* **SOURCE MATERIAL**
╔══

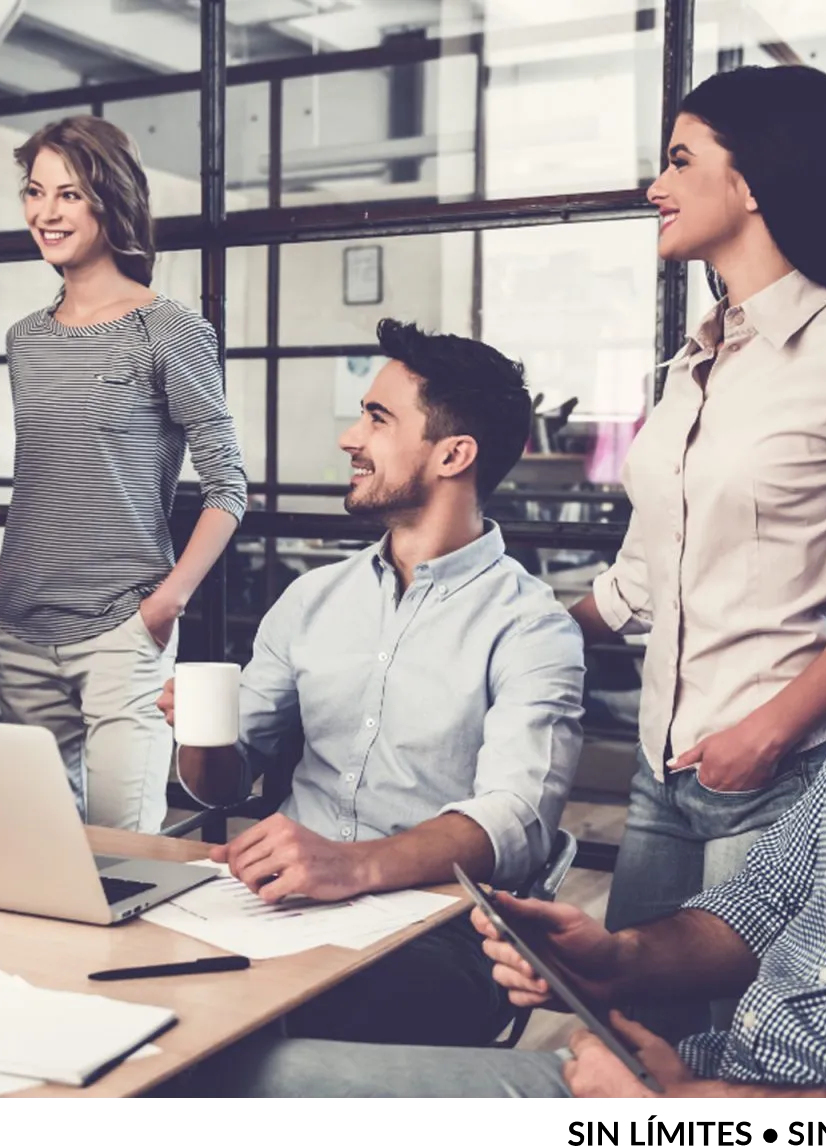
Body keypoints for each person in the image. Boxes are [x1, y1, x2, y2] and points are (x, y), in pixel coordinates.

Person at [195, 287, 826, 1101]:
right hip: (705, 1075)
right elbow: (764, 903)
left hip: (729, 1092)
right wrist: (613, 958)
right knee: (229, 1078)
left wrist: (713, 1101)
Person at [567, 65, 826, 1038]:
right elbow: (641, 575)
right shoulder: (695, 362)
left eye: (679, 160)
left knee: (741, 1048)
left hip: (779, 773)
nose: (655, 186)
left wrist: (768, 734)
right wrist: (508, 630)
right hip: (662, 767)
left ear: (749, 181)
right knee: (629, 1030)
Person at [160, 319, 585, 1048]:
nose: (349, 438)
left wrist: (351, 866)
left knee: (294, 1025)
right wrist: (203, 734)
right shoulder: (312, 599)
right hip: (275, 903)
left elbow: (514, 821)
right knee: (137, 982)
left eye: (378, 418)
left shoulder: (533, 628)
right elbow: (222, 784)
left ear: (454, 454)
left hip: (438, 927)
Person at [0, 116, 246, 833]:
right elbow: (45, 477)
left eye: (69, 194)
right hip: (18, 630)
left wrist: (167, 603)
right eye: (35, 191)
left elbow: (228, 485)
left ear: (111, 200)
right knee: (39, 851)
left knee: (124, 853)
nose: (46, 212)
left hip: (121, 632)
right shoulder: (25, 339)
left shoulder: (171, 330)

╚══
╔══

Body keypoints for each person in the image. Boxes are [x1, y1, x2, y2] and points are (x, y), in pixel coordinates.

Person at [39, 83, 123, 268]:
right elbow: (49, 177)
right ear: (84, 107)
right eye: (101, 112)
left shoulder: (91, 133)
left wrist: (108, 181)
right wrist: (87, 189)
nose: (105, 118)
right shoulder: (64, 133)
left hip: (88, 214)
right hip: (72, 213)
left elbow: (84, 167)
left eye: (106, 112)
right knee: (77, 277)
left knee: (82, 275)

╚══
╔══

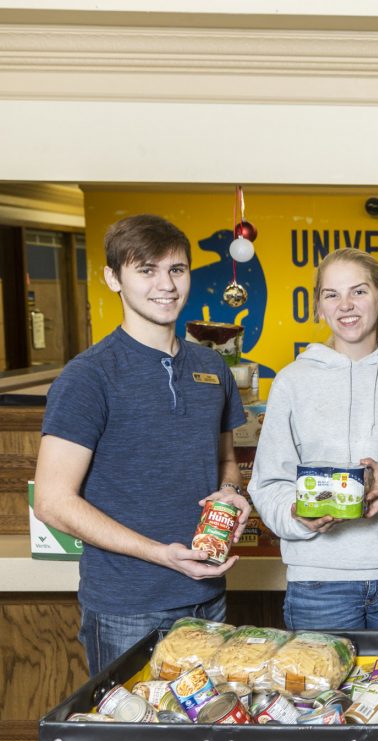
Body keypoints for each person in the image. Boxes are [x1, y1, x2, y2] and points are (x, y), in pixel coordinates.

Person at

╚══

* **THE TASK**
Output, from the data above, the lines from the line with "right knee: (629, 1030)" to the line with "right knee: (39, 851)" exactly as they stand, both ends included and nothing else.

* **OUTPUT BELOW**
right knee: (629, 1030)
Person at [160, 319, 585, 1048]:
nose: (349, 438)
left wrist: (351, 866)
left knee: (294, 1025)
right wrist: (203, 734)
right shoulder: (312, 599)
right hip: (275, 903)
left elbow: (514, 821)
right knee: (137, 982)
left eye: (378, 418)
left shoulder: (533, 628)
right elbow: (222, 784)
left ear: (454, 454)
left hip: (438, 927)
Person at [0, 116, 246, 833]:
right elbow: (45, 477)
left eye: (69, 194)
right hip: (18, 630)
left wrist: (167, 603)
right eye: (35, 191)
left elbow: (228, 485)
left ear: (111, 200)
right knee: (39, 851)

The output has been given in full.